The Institutional Investors Group on Climate Change (IIGCC) has today published a new discussion paper on climate resilience calling for input from interested parties on the development of a new framework and aims to further the climate resilience agenda across the financial industry.

The paper – Working towards a Climate Resilience Investment Framework – noted that the framework should address asset risks, portfolios risks and systemic risks. The multi-layered approach is based on the principle and supporting evidence that the physical impacts of climate change can have systemic consequences, such a severe drought driving up prices across the global food supply chain.

Stephanie Pfeifer, chief executive officer of IIGCC, said: “The physical impacts of climate change are posing an ever-increasing risk to investors across different geographies, sectors and asset classes. Therefore, with a fiduciary duty to manage risk on behalf of their clients, the fundamental need for investors to understand the impact of physical climate risks to their investment portfolios has also risen markedly.”

She added: “Critically, not only does the proposed Climate Resilience Investment Framework aim to help investors better understand their exposure to physical climate risk, but it also seeks to promote investor action that will build climate resilience at an asset, portfolio and wider societal level.”

Marion Maloney, co-lead of IIGCC’s adaptation and resilience working group and head of responsible investment and governance at the Environment Agency Pension Fund, said: “Climate change is happening now. However much an investor reduces their emissions, they cannot insulate their investments from a world where temperature rises are increasing.”

She noted however that “it can be hard for an investor to understand how significant the changing climate is on an investment portfolio or spot the investment opportunities which can help build resilience.”

Maloney said: “I hope IIGCC’s Climate Resilience Investment Framework is the impetus for wider action across the investment community and that together we can help build a clean and climate-resilient future.”

Proposed framework structure and investors’ next steps 

IIGCC’s proposed structure for the Climate Resilience Investment Framework covers five key areas:

  1. governance and strategy;
  2. targets and objectives;
  3. strategic asset allocation;
  4. asset class alignment; and
  5. policy advocacy and market engagement.

Each of the five areas are underpinned by steps that investors can take now to support climate resilience objectives, the IIGCC stated.
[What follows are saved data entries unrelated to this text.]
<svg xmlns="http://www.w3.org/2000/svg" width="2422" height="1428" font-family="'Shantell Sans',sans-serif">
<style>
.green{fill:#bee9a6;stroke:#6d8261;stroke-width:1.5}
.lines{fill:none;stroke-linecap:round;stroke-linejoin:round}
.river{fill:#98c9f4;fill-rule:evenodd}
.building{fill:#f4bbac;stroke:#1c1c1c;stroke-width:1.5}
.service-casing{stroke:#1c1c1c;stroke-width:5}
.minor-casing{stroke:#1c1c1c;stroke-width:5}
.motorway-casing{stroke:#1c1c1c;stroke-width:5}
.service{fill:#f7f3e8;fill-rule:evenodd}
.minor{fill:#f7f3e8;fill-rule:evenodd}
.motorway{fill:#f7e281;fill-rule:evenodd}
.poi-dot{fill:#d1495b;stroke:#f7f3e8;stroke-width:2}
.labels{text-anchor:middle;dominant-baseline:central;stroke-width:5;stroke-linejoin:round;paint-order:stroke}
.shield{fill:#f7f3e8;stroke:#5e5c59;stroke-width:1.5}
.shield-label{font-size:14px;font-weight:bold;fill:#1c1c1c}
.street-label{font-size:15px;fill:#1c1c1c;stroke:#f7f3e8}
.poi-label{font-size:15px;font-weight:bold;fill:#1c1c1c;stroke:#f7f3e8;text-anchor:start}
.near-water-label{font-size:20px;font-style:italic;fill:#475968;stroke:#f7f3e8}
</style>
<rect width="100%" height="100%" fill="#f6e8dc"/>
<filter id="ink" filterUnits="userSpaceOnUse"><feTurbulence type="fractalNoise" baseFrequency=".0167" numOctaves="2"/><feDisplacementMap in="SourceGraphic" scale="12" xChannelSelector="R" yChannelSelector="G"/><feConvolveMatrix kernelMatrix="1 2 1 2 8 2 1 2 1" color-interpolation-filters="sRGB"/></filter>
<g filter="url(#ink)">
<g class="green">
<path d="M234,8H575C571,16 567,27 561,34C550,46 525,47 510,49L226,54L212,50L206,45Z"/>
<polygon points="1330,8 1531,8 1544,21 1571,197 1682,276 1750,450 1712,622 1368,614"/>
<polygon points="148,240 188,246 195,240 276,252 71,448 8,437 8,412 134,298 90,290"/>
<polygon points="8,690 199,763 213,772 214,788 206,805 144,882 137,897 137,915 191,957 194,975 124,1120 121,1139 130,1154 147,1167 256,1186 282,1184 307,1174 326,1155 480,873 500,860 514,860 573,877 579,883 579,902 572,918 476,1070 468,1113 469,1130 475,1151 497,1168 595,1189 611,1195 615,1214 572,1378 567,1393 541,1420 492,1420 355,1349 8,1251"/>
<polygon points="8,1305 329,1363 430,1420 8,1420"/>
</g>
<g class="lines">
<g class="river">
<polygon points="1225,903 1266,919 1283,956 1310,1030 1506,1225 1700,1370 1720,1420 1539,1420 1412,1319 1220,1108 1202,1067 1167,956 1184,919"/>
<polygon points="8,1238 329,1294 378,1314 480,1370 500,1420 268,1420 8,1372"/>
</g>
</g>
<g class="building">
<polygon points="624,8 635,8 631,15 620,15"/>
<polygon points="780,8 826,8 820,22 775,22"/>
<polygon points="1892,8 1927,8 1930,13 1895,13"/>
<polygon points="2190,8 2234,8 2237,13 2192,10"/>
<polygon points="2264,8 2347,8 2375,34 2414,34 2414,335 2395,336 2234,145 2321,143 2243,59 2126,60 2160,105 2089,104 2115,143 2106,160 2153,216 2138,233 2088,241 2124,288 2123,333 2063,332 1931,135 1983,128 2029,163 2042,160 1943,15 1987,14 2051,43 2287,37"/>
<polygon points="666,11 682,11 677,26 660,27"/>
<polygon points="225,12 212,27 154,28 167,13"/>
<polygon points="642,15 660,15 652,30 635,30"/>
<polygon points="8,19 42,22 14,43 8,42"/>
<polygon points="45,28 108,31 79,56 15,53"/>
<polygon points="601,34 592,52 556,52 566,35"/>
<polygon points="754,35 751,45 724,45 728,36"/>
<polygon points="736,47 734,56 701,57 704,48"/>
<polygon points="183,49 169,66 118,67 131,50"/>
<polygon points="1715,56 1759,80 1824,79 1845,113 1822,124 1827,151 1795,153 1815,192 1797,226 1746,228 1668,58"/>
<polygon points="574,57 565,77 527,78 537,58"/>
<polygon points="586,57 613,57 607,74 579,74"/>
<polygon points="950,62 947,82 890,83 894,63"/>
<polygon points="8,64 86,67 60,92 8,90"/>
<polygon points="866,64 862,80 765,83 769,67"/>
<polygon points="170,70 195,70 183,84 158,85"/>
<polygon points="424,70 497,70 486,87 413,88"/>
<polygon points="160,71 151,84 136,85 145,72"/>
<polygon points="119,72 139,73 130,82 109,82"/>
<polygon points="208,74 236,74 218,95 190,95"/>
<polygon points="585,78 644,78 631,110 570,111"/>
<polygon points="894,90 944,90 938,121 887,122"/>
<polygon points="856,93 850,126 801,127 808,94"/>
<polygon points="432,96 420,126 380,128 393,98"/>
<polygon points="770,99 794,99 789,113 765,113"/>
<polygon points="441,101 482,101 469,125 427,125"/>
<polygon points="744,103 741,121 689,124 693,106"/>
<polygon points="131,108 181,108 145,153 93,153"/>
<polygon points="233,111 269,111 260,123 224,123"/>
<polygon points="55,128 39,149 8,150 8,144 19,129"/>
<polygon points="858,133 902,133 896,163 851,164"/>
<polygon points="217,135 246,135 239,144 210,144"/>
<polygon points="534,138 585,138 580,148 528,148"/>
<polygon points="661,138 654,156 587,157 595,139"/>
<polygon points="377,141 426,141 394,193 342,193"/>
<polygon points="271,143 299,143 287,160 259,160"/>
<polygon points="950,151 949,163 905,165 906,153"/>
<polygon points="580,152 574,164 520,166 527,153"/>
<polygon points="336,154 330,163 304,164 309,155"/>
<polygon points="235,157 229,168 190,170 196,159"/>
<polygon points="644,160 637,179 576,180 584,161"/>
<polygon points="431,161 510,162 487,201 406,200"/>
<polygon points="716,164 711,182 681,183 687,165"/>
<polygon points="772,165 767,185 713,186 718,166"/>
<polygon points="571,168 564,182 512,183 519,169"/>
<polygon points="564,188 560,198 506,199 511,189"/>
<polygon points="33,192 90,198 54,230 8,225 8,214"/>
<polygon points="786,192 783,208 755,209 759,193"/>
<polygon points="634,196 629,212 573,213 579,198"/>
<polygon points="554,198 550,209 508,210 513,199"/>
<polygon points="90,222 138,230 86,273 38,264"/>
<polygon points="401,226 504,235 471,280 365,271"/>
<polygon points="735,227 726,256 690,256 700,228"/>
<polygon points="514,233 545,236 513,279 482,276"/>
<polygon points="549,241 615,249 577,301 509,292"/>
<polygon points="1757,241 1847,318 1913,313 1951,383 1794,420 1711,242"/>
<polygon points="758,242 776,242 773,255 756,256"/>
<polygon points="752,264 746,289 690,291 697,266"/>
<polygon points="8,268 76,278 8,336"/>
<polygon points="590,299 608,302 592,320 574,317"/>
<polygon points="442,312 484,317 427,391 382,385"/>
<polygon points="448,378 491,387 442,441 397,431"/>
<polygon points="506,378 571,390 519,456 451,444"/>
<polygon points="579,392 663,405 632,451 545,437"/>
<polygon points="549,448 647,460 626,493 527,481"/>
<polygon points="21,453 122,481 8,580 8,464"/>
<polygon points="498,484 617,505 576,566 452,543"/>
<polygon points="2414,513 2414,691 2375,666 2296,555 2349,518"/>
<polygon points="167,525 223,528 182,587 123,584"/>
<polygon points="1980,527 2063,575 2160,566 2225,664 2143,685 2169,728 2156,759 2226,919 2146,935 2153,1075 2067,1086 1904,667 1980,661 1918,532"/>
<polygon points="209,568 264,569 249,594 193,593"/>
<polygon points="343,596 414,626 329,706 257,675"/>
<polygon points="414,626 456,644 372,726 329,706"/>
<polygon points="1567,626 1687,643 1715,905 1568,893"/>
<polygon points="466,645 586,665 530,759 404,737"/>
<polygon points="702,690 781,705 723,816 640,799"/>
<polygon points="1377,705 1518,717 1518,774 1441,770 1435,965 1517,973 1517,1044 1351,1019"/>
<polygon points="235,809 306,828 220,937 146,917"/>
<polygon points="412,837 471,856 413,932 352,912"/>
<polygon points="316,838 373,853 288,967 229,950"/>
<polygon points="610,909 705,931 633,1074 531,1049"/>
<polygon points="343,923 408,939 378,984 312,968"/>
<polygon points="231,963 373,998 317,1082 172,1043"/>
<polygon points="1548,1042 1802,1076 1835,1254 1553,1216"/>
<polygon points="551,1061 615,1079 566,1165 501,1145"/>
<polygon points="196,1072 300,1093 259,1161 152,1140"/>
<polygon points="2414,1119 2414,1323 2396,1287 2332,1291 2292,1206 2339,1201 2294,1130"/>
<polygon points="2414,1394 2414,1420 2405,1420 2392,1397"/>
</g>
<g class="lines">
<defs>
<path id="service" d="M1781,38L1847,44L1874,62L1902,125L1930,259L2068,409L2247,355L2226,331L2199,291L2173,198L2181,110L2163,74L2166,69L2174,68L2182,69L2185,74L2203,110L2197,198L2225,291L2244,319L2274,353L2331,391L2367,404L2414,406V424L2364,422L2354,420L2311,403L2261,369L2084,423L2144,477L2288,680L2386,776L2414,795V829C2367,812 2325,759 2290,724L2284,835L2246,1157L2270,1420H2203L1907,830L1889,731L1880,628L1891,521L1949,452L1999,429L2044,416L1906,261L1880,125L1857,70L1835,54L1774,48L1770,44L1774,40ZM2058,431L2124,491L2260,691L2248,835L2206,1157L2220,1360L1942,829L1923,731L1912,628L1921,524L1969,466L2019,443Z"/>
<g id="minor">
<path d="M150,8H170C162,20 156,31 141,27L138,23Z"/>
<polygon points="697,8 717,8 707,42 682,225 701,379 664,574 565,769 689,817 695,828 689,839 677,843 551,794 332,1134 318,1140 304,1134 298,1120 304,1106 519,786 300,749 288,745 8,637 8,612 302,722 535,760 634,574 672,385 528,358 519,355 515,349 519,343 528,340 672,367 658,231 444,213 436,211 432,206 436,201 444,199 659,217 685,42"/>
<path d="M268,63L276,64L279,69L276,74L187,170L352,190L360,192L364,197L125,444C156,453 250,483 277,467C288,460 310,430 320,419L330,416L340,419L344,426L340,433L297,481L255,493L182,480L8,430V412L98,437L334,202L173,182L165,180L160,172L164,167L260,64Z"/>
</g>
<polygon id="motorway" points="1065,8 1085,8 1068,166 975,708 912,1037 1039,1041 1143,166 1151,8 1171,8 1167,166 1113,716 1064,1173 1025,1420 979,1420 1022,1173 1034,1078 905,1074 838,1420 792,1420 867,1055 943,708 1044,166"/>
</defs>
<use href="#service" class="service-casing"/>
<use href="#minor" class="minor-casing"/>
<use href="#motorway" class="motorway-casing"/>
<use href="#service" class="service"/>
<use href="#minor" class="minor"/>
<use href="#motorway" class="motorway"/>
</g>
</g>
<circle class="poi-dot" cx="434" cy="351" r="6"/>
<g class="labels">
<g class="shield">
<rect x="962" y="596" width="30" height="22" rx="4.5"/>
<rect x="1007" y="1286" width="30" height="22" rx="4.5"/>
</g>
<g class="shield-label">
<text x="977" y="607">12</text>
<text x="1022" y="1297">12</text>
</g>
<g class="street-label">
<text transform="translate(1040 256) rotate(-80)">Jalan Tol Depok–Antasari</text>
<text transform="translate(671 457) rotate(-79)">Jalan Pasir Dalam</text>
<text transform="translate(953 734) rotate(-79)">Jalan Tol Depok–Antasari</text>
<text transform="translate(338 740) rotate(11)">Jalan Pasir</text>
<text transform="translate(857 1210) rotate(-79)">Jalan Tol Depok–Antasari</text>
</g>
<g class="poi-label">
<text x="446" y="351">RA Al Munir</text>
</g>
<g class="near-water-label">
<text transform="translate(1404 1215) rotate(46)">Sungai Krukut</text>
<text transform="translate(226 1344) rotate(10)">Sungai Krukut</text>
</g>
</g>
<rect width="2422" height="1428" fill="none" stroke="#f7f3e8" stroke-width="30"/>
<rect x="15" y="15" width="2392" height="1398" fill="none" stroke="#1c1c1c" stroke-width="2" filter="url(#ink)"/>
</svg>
For example, one of the nine suggested investor steps under governance and strategy is: “Define beliefs, investment strategy and mandates/performance objectives for staff in relation to climate resilience”.

IIGCC’s Climate Resilience Investment Framework also aims to adopt the same broad approach to target setting as the Net Zero Investment Framework. However, recognising the physical risk and resilience landscape is nascent, the initial focus of indicators will be on action investors can take now to support resilience efforts and manage physical climate risk in portfolios. Initial indicators can then evolve into quantitative targets in the future.

Call for collaboration

The discussion paper also covers the potential for a resilience commitment for investors, although IIGCC believes that for a number of reasons, including nascency in financial sector approaches to enhance climate resilience, it is currently difficult to do so.

In lieu of this, IIGCC is calling on investors to collaborate and work together to enhance a framework for supporting resilience.

The deadline for providing feedback on the discussion paper is Friday 14 October. Once feedback has been reviewed by IIGCC’s adaptation and resilience working group, IIGCC will beginning trialling components with investors and then releasing them on an iterative basis over the course of 2023 and beyond.